#### Görev 1:
Rob Rensenbrink yazısında "O top, direkten dönmeyip" diye başlayan paragrafı, ana bilgilerini koruyarak daha kısa biçimde yeniden yazın.
#### Görev 2:
Listenin başından başlayıp "blue hexagon: rotated 9" ifadesini içeren satırla biten satırları, iki uç da dahil olmak üzere hiç değiştirmeden aktarın.

#### Alıntı metin:
##############################
Mevzu bahis Kupa Galipleri Kupası ise ilk akla gelecek isimlerin başında Rob Rensenbrink gelir. Hollandalı futbolcu, Kupa’da tüm zamanların en çok gol atan futbolcusu olmayı başarmış bir efsaneydi. Ancak kariyeri kulüp düzeyinde bu kadar şaşalı olmasına rağmen Milli Takım hayal kırıklıklarıyla doluydu. Hele üzerinde kocaman bir gölge varken.
“Eğer o top içeri girseydi, biz kazanmış olacaktık. Biz, Arjantin’de Dünya şampiyonu olacaktık. Çok yazık oldu.” Rob Rensenbrink, 1978 Dünya Kupası finalinde Arjantin’e karşı oynadıkları final maçının son dakikasında kaçırdığı golü, bu şekilde anıyor. Skor 1-1’ken gelen uzun topa, arka direkte ayağını uzatmış ve vurmayı başarmıştı Hollandalı. Ancak o top direğe çarpıp tekrar oyun alanına dönmüş, hemen sonrasında da maç sona ermişti. Uzatma dakikalarında ise ev sahibi zaten seyirci ve de hakem! desteğini arkasına alarak yorduğu Hollanda’ya iki gol daha atarak yenmeyi başarmış ve kupayı kaldırmışlardı.
O top, direkten dönmeyip ağlarla buluşsa Rensenbrink, aynı dönemde top oynama şansına! eriştiği Johan Cruyff’la birlikte Hollanda efsaneleri arasına adını sağlam bir şekilde yazdıracaktı. Ancak gol kralı, kupanın en iyi futbolcusu ve dünya şampiyonu olması da tıpkı o top gibi direkten döndü. O ise kariyerinde kulüp takımlarıyla elde ettiği başarılar ve özellikle de Kupa Galipleri Kupası’nda attığı gollerle adını farkı şekilde futbol tarihine yazdırdı.
##############################
#### Veri listesi:

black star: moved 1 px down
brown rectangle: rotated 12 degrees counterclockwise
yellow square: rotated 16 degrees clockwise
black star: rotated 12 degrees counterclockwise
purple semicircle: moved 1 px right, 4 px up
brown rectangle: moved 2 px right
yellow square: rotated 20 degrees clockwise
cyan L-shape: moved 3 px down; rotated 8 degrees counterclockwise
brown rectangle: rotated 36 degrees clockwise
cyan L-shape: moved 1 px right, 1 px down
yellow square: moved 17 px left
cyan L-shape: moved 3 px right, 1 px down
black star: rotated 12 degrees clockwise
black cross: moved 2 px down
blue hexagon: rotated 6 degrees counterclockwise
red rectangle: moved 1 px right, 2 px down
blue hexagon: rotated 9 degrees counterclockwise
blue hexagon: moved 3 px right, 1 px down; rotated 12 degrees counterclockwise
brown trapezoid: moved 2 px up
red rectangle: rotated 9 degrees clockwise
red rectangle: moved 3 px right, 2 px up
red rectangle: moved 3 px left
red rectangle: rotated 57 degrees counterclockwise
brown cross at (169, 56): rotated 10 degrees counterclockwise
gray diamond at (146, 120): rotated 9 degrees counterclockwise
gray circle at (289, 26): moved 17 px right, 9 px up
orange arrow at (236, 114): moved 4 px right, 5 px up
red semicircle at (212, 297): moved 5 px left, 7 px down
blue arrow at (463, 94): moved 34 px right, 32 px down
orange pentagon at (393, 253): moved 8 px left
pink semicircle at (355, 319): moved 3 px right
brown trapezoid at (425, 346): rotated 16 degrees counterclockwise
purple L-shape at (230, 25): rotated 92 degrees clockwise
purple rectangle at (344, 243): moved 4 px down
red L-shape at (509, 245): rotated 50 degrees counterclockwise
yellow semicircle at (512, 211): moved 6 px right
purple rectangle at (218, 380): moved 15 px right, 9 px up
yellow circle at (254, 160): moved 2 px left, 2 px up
##############################
#### Tam yanıt 1:
Top direkten dönmeyip gol olsaydı Rensenbrink, aynı dönemde birlikte oynadığı Johan Cruyff'la beraber Hollanda efsaneleri arasına adını sağlamca yazdıracaktı. Ancak gol kralı olmak, kupanın en iyi futbolcusu seçilmek ve dünya şampiyonluğu da o top gibi direkten döndü. Yine de kulüp takımlarıyla kazandığı başarılar ve özellikle Kupa Galipleri Kupası'nda attığı gollerle futbol tarihine farklı bir şekilde adını yazdırdı.

#### Tam yanıt 2:
black star: moved 1 px down
brown rectangle: rotated 12 degrees counterclockwise
yellow square: rotated 16 degrees clockwise
black star: rotated 12 degrees counterclockwise
purple semicircle: moved 1 px right, 4 px up
brown rectangle: moved 2 px right
yellow square: rotated 20 degrees clockwise
cyan L-shape: moved 3 px down; rotated 8 degrees counterclockwise
brown rectangle: rotated 36 degrees clockwise
cyan L-shape: moved 1 px right, 1 px down
yellow square: moved 17 px left
cyan L-shape: moved 3 px right, 1 px down
black star: rotated 12 degrees clockwise
black cross: moved 2 px down
blue hexagon: rotated 6 degrees counterclockwise
red rectangle: moved 1 px right, 2 px down
blue hexagon: rotated 9 degrees counterclockwise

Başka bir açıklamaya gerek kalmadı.